Saved entries:
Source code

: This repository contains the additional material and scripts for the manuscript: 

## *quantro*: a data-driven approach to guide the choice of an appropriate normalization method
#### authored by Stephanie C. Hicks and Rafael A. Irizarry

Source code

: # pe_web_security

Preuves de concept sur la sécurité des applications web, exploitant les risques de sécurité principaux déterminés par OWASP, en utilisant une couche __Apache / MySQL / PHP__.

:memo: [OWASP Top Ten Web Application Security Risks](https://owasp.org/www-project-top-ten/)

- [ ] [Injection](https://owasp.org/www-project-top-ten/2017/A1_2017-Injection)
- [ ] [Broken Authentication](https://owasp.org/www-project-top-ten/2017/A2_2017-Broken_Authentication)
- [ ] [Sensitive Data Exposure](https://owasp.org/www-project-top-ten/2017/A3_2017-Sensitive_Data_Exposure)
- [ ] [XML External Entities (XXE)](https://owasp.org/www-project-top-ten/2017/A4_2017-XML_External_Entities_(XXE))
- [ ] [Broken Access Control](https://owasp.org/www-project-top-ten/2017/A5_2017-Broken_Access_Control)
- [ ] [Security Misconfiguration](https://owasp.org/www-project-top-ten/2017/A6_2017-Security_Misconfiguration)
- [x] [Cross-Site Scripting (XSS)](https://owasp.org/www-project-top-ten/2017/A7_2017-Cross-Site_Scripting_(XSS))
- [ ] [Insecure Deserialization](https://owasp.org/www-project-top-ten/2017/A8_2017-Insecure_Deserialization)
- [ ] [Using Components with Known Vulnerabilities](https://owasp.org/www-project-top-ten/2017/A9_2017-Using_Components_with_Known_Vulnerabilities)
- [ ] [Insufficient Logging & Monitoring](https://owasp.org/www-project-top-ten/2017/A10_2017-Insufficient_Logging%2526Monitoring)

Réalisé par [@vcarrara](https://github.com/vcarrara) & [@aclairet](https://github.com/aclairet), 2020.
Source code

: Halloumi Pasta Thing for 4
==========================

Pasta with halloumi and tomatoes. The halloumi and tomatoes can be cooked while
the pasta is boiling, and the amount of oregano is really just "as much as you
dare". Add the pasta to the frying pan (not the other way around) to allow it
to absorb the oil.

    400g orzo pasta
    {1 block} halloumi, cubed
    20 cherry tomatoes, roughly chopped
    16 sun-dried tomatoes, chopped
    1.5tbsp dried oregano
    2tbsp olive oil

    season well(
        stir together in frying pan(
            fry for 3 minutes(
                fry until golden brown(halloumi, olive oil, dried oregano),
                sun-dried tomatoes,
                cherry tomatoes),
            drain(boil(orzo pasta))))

_What is being asked_. Format every nonblank line of the material above as a Markdown table with two columns, Row and Line. Number the rows in order.

_Solution to the exercise_.
| Row | Line |
|---|---|
| 1 | Source code |
| 2 | : This repository contains the additional material and scripts for the manuscript:  |
| 3 | ## *quantro*: a data-driven approach to guide the choice of an appropriate normalization method |
| 4 | #### authored by Stephanie C. Hicks and Rafael A. Irizarry |
| 5 | Source code |
| 6 | : # pe_web_security |
| 7 | Preuves de concept sur la sécurité des applications web, exploitant les risques de sécurité principaux déterminés par OWASP, en utilisant une couche __Apache / MySQL / PHP__. |
| 8 | :memo: [OWASP Top Ten Web Application Security Risks](https://owasp.org/www-project-top-ten/) |
| 9 | - [ ] [Injection](https://owasp.org/www-project-top-ten/2017/A1_2017-Injection) |
| 10 | - [ ] [Broken Authentication](https://owasp.org/www-project-top-ten/2017/A2_2017-Broken_Authentication) |
| 11 | - [ ] [Sensitive Data Exposure](https://owasp.org/www-project-top-ten/2017/A3_2017-Sensitive_Data_Exposure) |
| 12 | - [ ] [XML External Entities (XXE)](https://owasp.org/www-project-top-ten/2017/A4_2017-XML_External_Entities_(XXE)) |
| 13 | - [ ] [Broken Access Control](https://owasp.org/www-project-top-ten/2017/A5_2017-Broken_Access_Control) |
| 14 | - [ ] [Security Misconfiguration](https://owasp.org/www-project-top-ten/2017/A6_2017-Security_Misconfiguration) |
| 15 | - [x] [Cross-Site Scripting (XSS)](https://owasp.org/www-project-top-ten/2017/A7_2017-Cross-Site_Scripting_(XSS)) |
| 16 | - [ ] [Insecure Deserialization](https://owasp.org/www-project-top-ten/2017/A8_2017-Insecure_Deserialization) |
| 17 | - [ ] [Using Components with Known Vulnerabilities](https://owasp.org/www-project-top-ten/2017/A9_2017-Using_Components_with_Known_Vulnerabilities) |
| 18 | - [ ] [Insufficient Logging & Monitoring](https://owasp.org/www-project-top-ten/2017/A10_2017-Insufficient_Logging%2526Monitoring) |
| 19 | Réalisé par [@vcarrara](https://github.com/vcarrara) & [@aclairet](https://github.com/aclairet), 2020. |
| 20 | Source code |
| 21 | : Halloumi Pasta Thing for 4 |
| 22 | ========================== |
| 23 | Pasta with halloumi and tomatoes. The halloumi and tomatoes can be cooked while |
| 24 | the pasta is boiling, and the amount of oregano is really just "as much as you |
| 25 | dare". Add the pasta to the frying pan (not the other way around) to allow it |
| 26 | to absorb the oil. |
| 27 |     400g orzo pasta |
| 28 |     {1 block} halloumi, cubed |
| 29 |     20 cherry tomatoes, roughly chopped |
| 30 |     16 sun-dried tomatoes, chopped |
| 31 |     1.5tbsp dried oregano |
| 32 |     2tbsp olive oil |
| 33 |     season well( |
| 34 |         stir together in frying pan( |
| 35 |             fry for 3 minutes( |
| 36 |                 fry until golden brown(halloumi, olive oil, dried oregano), |
| 37 |                 sun-dried tomatoes, |
| 38 |                 cherry tomatoes), |
| 39 |             drain(boil(orzo pasta)))) |